Job item:
Please set down the whole listing again, precisely.

Data records:
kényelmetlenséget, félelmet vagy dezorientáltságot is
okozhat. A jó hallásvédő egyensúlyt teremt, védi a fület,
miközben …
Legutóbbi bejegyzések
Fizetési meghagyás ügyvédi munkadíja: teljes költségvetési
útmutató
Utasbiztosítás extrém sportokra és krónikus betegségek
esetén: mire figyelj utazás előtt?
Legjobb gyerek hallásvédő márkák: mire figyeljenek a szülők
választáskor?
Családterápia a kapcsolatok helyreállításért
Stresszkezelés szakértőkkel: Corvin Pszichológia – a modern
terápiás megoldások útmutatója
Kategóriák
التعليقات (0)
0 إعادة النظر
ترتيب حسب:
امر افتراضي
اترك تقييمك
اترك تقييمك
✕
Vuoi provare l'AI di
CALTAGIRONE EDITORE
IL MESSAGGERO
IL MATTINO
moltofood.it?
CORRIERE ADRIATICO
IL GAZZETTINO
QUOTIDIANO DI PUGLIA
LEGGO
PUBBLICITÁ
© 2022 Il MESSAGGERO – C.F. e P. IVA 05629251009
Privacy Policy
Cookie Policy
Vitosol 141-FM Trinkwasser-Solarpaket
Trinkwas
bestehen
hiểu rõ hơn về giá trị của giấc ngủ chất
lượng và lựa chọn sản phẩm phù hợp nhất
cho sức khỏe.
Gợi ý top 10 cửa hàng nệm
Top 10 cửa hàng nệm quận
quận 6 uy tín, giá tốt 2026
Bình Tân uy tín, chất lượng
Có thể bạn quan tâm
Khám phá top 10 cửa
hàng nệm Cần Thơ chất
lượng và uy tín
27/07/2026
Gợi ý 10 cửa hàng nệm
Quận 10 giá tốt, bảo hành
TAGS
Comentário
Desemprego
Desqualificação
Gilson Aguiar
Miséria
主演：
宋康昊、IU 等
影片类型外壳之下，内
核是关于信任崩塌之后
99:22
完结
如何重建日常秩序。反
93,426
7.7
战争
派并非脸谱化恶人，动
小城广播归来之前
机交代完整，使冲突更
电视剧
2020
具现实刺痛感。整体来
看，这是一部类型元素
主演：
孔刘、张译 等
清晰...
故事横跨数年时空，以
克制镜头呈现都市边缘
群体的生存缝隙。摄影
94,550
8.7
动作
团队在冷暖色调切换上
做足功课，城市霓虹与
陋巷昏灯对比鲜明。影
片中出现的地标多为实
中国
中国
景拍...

Exercise result:
kényelmetlenséget, félelmet vagy dezorientáltságot is
okozhat. A jó hallásvédő egyensúlyt teremt, védi a fület,
miközben …
Legutóbbi bejegyzések
Fizetési meghagyás ügyvédi munkadíja: teljes költségvetési
útmutató
Utasbiztosítás extrém sportokra és krónikus betegségek
esetén: mire figyelj utazás előtt?
Legjobb gyerek hallásvédő márkák: mire figyeljenek a szülők
választáskor?
Családterápia a kapcsolatok helyreállításért
Stresszkezelés szakértőkkel: Corvin Pszichológia – a modern
terápiás megoldások útmutatója
Kategóriák
التعليقات (0)
0 إعادة النظر
ترتيب حسب:
امر افتراضي
اترك تقييمك
اترك تقييمك
✕
Vuoi provare l'AI di
CALTAGIRONE EDITORE
IL MESSAGGERO
IL MATTINO
moltofood.it?
CORRIERE ADRIATICO
IL GAZZETTINO
QUOTIDIANO DI PUGLIA
LEGGO
PUBBLICITÁ
© 2022 Il MESSAGGERO – C.F. e P. IVA 05629251009
Privacy Policy
Cookie Policy
Vitosol 141-FM Trinkwasser-Solarpaket
Trinkwas
bestehen
hiểu rõ hơn về giá trị của giấc ngủ chất
lượng và lựa chọn sản phẩm phù hợp nhất
cho sức khỏe.
Gợi ý top 10 cửa hàng nệm
Top 10 cửa hàng nệm quận
quận 6 uy tín, giá tốt 2026
Bình Tân uy tín, chất lượng
Có thể bạn quan tâm
Khám phá top 10 cửa
hàng nệm Cần Thơ chất
lượng và uy tín
27/07/2026
Gợi ý 10 cửa hàng nệm
Quận 10 giá tốt, bảo hành
TAGS
Comentário
Desemprego
Desqualificação
Gilson Aguiar
Miséria
主演：
宋康昊、IU 等
影片类型外壳之下，内
核是关于信任崩塌之后
99:22
完结
如何重建日常秩序。反
93,426
7.7
战争
派并非脸谱化恶人，动
小城广播归来之前
机交代完整，使冲突更
电视剧
2020
具现实刺痛感。整体来
看，这是一部类型元素
主演：
孔刘、张译 等
清晰...
故事横跨数年时空，以
克制镜头呈现都市边缘
群体的生存缝隙。摄影
94,550
8.7
动作
团队在冷暖色调切换上
做足功课，城市霓虹与
陋巷昏灯对比鲜明。影
片中出现的地标多为实
中国
中国
景拍...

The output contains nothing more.